Monday, October 28, 2013

Fun Is Good

John, Susan, Mary, and Michael
We were 28 deacons and priests, aged 55 and up. It was a brisk, exquisitely clear night amid the ponderosa pines of Prescott, Arizona. We’d already spent many hours in plenary meetings on big subjects such as vocation (the Church’s word for where and how we serve and work in Christ’s vineyard), personal health and finance, and spirituality.

According to our schedules, this was a “a night of creativity.” But nobody had asked Fr. James, chaplain of St. George’s Independent School in Memphis, or me to bring our guitars. Instead, as we stood in the lobby awaiting instructions, we could hear Wilson Pickett singing “In The Midnight Hour.”

Through the glass doors, we could see that our CREDO team had replaced the U-shaped conference table with two dozen smaller ones covered in yellow and red butcher paper. There were stacks of magazines, baskets of colored feathers, and an abundance of Elmer’s Glue-All, two-sided tape, and colored pipe cleaners. I shot a glance at Eric, a vocational deacon from New Jersey who runs a social justice ministry for young adults in the Diocese of Newark. With a nod, he confirmed what I’d feared. “Arts and crafts project,” he said tersely.

To borrow the circumspect language we try to use on the diocesan Commission on Ministry, arts projects are not my gifting.

And yet within minutes I was cutting letters and images from magazines and gathering supplies while singing along with my sisters and brothers to Stax Volt, Motown, and the Doobie Brothers. The CREDO faculty didn’t tell us what to make. Our conference director, LA’s own the Rev. Hartshorn Murphy, said, “Let the materials choose you.” Entering the festive space, I had suddenly thought about afternoons and evenings in Yorba Linda when everyone’s over for dinner. One might say that the Holy Spirit, right on cue, had sung me a song of abundant joy. So I fashioned a household god for our big mixed family, including ten feathers in ten colors and earrings that say “life is good” and “best day ever.”

Local diety
Knowing exactly what I was supposed to do during our evening of creativity was the fruit of discernment. Discernment usually doesn’t mean choosing between right and wrong. It’s the tool we use when, as one of our faculty members said, “there are many right answers.” The purpose of our mid-October conference and retreat was to help us use the gift of non-anxious discernment in aspects of our lives and ministries that really matter, even ones that entail risk, hardship, and loss.

The Episcopal Church’s periodic CREDO conferences are organized by the Church Pension Group to help clergy get and stay healthy. St. John’s paid $500 for me to attend. CPG paid $5000, which shows how seriously the Church takes the well being of its pastors.
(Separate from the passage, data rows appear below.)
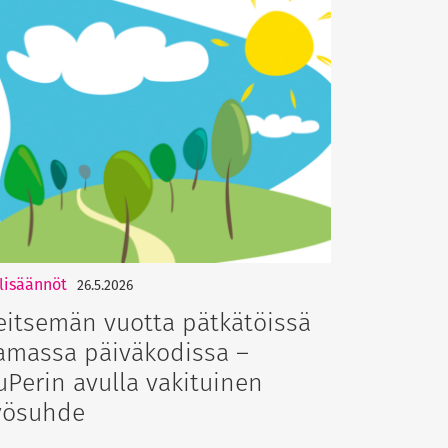
lisäännöt
26.5.2026
eitsemän vuotta pätkätöissä
amassa päiväkodissa –
uPerin avulla vakituinen
yösuhde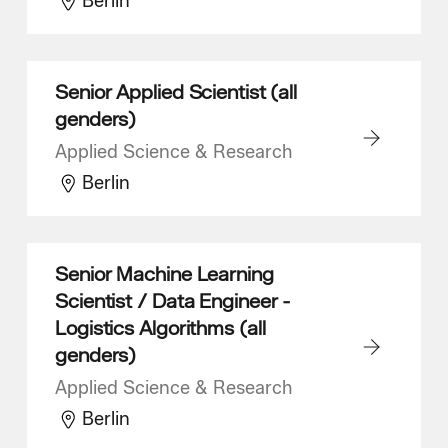
Berlin
Senior Applied Scientist (all
genders)
Applied Science & Research
Berlin
Senior Machine Learning
Scientist / Data Engineer -
Logistics Algorithms (all
genders)
Applied Science & Research
Berlin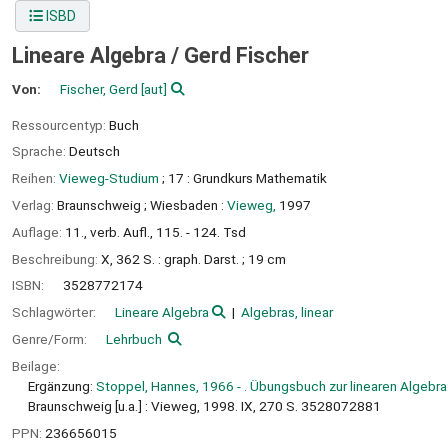
ISBD
Lineare Algebra /
Gerd Fischer
Von:
Fischer, Gerd
[aut]
Ressourcentyp:
Buch
Sprache:
Deutsch
Reihen:
Vieweg-Studium
; 17 : Grundkurs Mathematik
Verlag:
Braunschweig ;
Wiesbaden :
Vieweg,
1997
Auflage:
11., verb. Aufl., 115. - 124. Tsd
Beschreibung:
X, 362 S. : graph. Darst. ; 19 cm
ISBN:
3528772174
Schlagwörter:
Lineare Algebra
Algebras, linear
Genre/Form:
Lehrbuch
Beilage:
Ergänzung:
Stoppel, Hannes, 1966 - . Übungsbuch zur linearen Algebra
Braunschweig [u.a.] : Vieweg, 1998. IX, 270 S. 3528072881
PPN:
236656015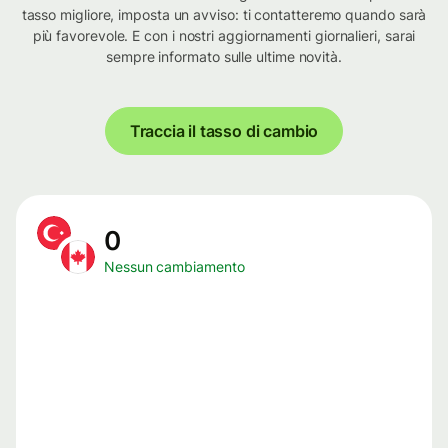
tasso migliore, imposta un avviso: ti contatteremo quando sarà
più favorevole. E con i nostri aggiornamenti giornalieri, sarai
sempre informato sulle ultime novità.
Traccia il tasso di cambio
0
Nessun cambiamento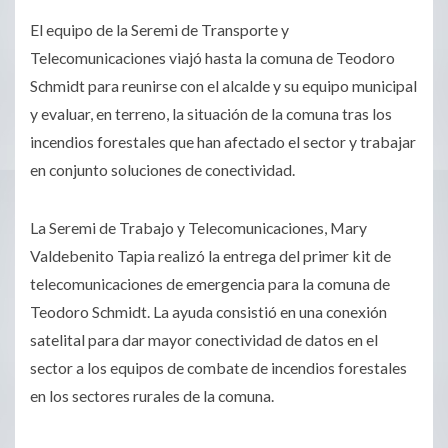
El equipo de la Seremi de Transporte y
Telecomunicaciones viajó hasta la comuna de Teodoro
Schmidt para reunirse con el alcalde y su equipo municipal
y evaluar, en terreno, la situación de la comuna tras los
incendios forestales que han afectado el sector y trabajar
en conjunto soluciones de conectividad.
La Seremi de Trabajo y Telecomunicaciones, Mary
Valdebenito Tapia realizó la entrega del primer kit de
telecomunicaciones de emergencia para la comuna de
Teodoro Schmidt. La ayuda consistió en una conexión
satelital para dar mayor conectividad de datos en el
sector a los equipos de combate de incendios forestales
en los sectores rurales de la comuna.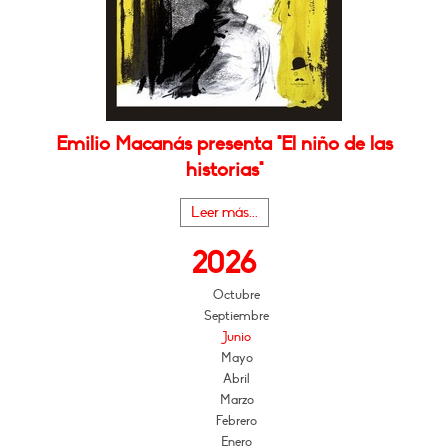
Emilio Macanás presenta "El niño de las
historias"
Leer más...
2026
Octubre
Septiembre
Junio
Mayo
Abril
Marzo
Febrero
Enero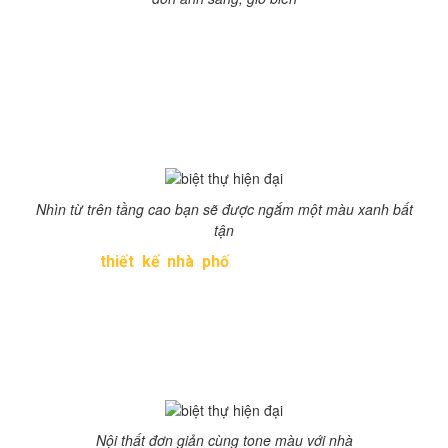
Một xu hướng mới trong kiến trúc biệt thự hiện đại là
thường hay ưu tiên cho thiết kế không gian mở, tạo nên
một không gian sống gần gũi với thiên nhiên, tạo cuộc
sống thân thiện cho các thành viên, vừa có thể cân bằng
sự gắn kết trong gia đình và vừa đảm bảo không gian
riêng tư của mỗi người.
Nhìn từ trên tầng cao bạn sẽ được ngắm một màu xanh bất
tận
Khác với
thiết kế nhà phố
, biệt thự hiện đại có khá
nhiều cửa, để tạo sự gắn kết giữa không gian nội thất và
cảnh quan xung quang. Vật liệu chính là khung thép với
hình dáng đặc biệt,cùng với gỗ, tạo nên một kết nối cấu
trúc độc đáo. Ngoài ra còn dùng một số vật liệu tự
nhiên như đá và gỗ.
Nội thất đơn giản cùng tone màu với nhà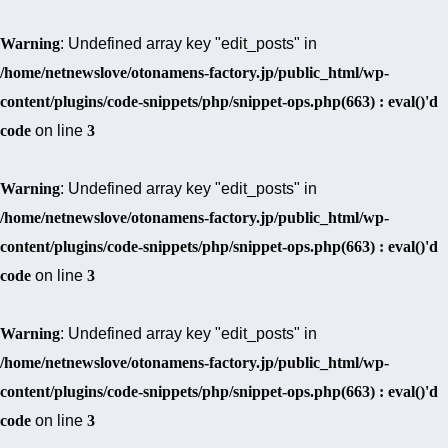
Warning
: Undefined array key "edit_posts" in
/home/netnewslove/otonamens-factory.jp/public_html/wp-
content/plugins/code-snippets/php/snippet-ops.php(663) : eval()'d
code
on line
3
Warning
: Undefined array key "edit_posts" in
/home/netnewslove/otonamens-factory.jp/public_html/wp-
content/plugins/code-snippets/php/snippet-ops.php(663) : eval()'d
code
on line
3
Warning
: Undefined array key "edit_posts" in
/home/netnewslove/otonamens-factory.jp/public_html/wp-
content/plugins/code-snippets/php/snippet-ops.php(663) : eval()'d
code
on line
3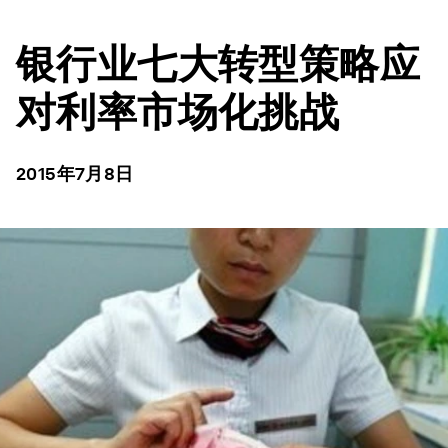
银行业七大转型策略应
对利率市场化挑战
2015年7月8日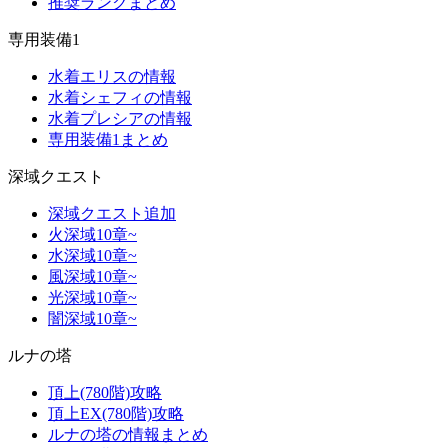
推奨ランクまとめ
専用装備1
水着エリスの情報
水着シェフィの情報
水着プレシアの情報
専用装備1まとめ
深域クエスト
深域クエスト追加
火深域10章~
水深域10章~
風深域10章~
光深域10章~
闇深域10章~
ルナの塔
頂上(780階)攻略
頂上EX(780階)攻略
ルナの塔の情報まとめ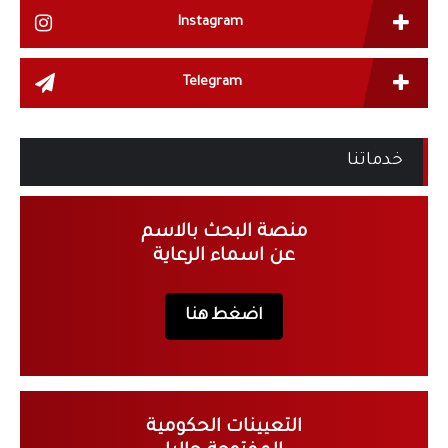
Instagram
Telegram
خدماتنا
منصة البحث بالاسم
عن اسماء الرعاية
اضغط هنا
التعيينات الحكومية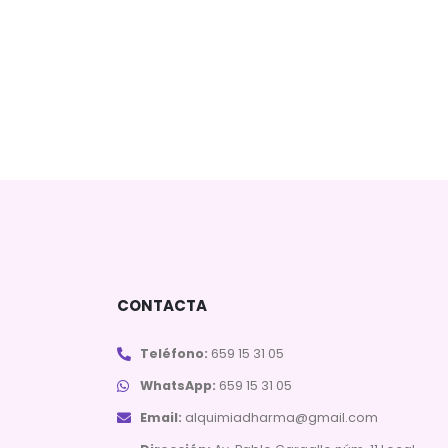
CONTACTA
Teléfono:
659 15 31 05
WhatsApp:
659 15 31 05
Email:
alquimiadharma@gmail.com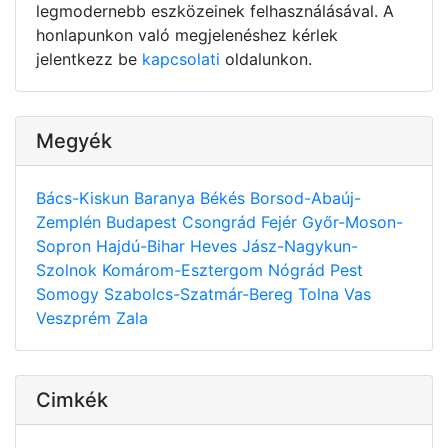
legmodernebb eszközeinek felhasználásával. A
honlapunkon való megjelenéshez kérlek
jelentkezz be
kapcsolati
oldalunkon.
Megyék
Bács-Kiskun
Baranya
Békés
Borsod-Abaúj-
Zemplén
Budapest
Csongrád
Fejér
Győr-Moson-
Sopron
Hajdú-Bihar
Heves
Jász-Nagykun-
Szolnok
Komárom-Esztergom
Nógrád
Pest
Somogy
Szabolcs-Szatmár-Bereg
Tolna
Vas
Veszprém
Zala
Cimkék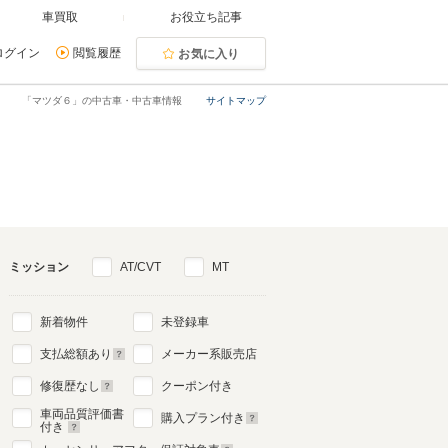
車買取
お役立ち記事
ログイン
閲覧履歴
お気に入り
「マツダ６」の中古車・中古車情報
サイトマップ
ミッション
AT/CVT
MT
新着物件
未登録車
支払総額あり
メーカー系販売店
修復歴なし
クーポン付き
車両品質評価書
購入プラン付き
付き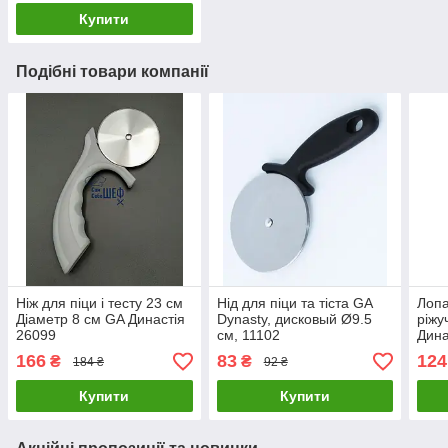
Купити
Подібні товари компанії
Ніж для піци і тесту 23 см
Нід для піци та тіста GA
Лопа
Діаметр 8 см GA Династія
Dynasty, дисковый Ø9.5
ріжу
26099
см, 11102
Дина
166
83
124
₴
₴
184 ₴
92 ₴
Купити
Купити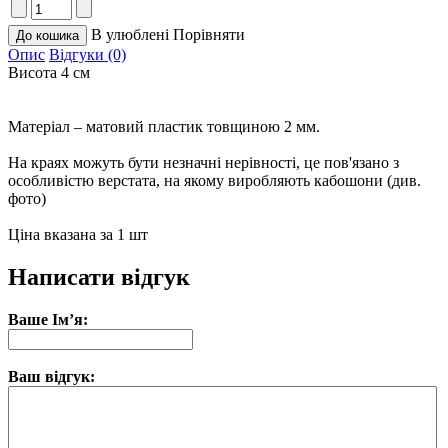
В улюблені
Порівняти
Опис
Відгуки (0)
Висота 4 см
Матеріал – матовий пластик товщиною 2 мм.
На краях можуть бути незначні нерівності, це пов'язано з
особливістю верстата, на якому виробляють кабошони (див.
фото)
Ціна вказана за 1 шт
Написати відгук
Ваше Ім’я:
Ваш відгук: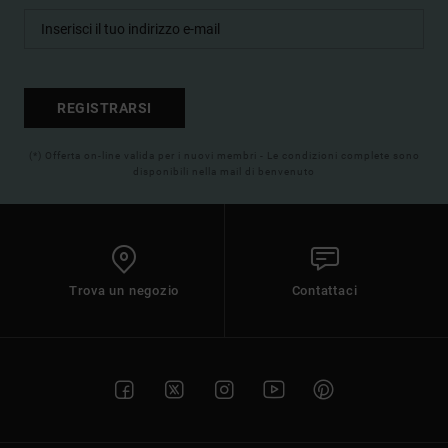
REGISTRARSI
(*) Offerta on-line valida per i nuovi membri - Le condizioni complete sono
disponibili nella mail di benvenuto
Trova un negozio
Contattaci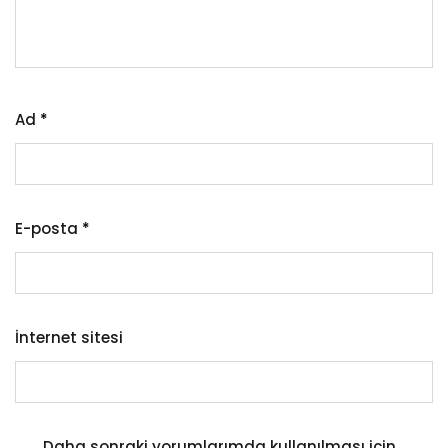
Ad
*
E-posta
*
İnternet sitesi
Daha sonraki yorumlarımda kullanılması için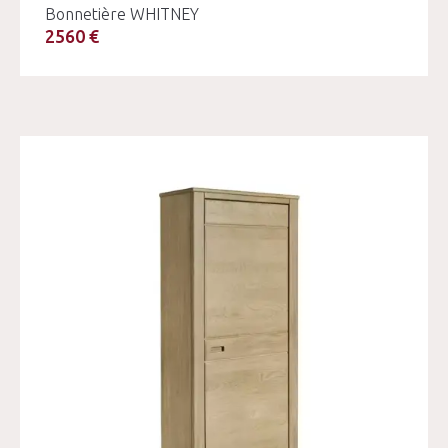
Bonnetière WHITNEY
2560 €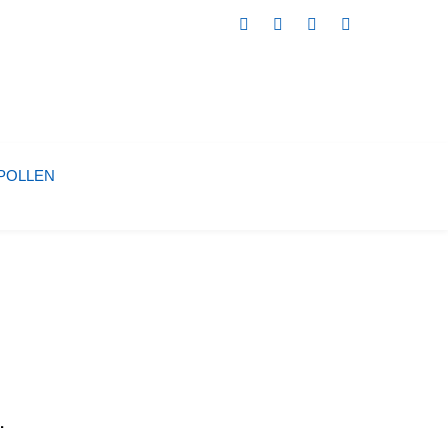
POLLEN
.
Some of us received insights about how to plan for retirement, others about whether to open their ears to calls to new positions. CPG gave us practical advice about taxes and investments. We worshiped, prayed, meditated, went on dawn walks and did dawn yoga, and encountered God in many other ways, including small-group fellowship, where I made new friends in Mary (Utah), Michael (Monterey), and Susan (New Hampshire).

And yet all week I was thinking, “I wish Kathy could come; I wish everyone could come,” because most core CREDO teachings belong to all God’s people. One example was faculty member Priscilla Condon’s prophetic ministry about eating to honor the fleshy temples we have the privilege of occupying (also the theme of seminarian Robyn Henk’s early-2012 class at St. John’s). We left resolving to exercise more, drink more water, cut out the margarine and artificial sweeteners, and above all remember, as Priscilla taught us and Dr. Oz confirms, that Trader Joe’s coconut oil and raw honey are good for what ails you.

"Credo," incidentally, means “I believe.” We each left Prescott with a three-part CREDO plan and many CREDO resolves. One of mine is to continue to live into a teaching we were also offered in Latin by another faculty member, the Rev. Canon Matthew Stockard: Felicitas es bonam, which means “Fun is good.” Amen!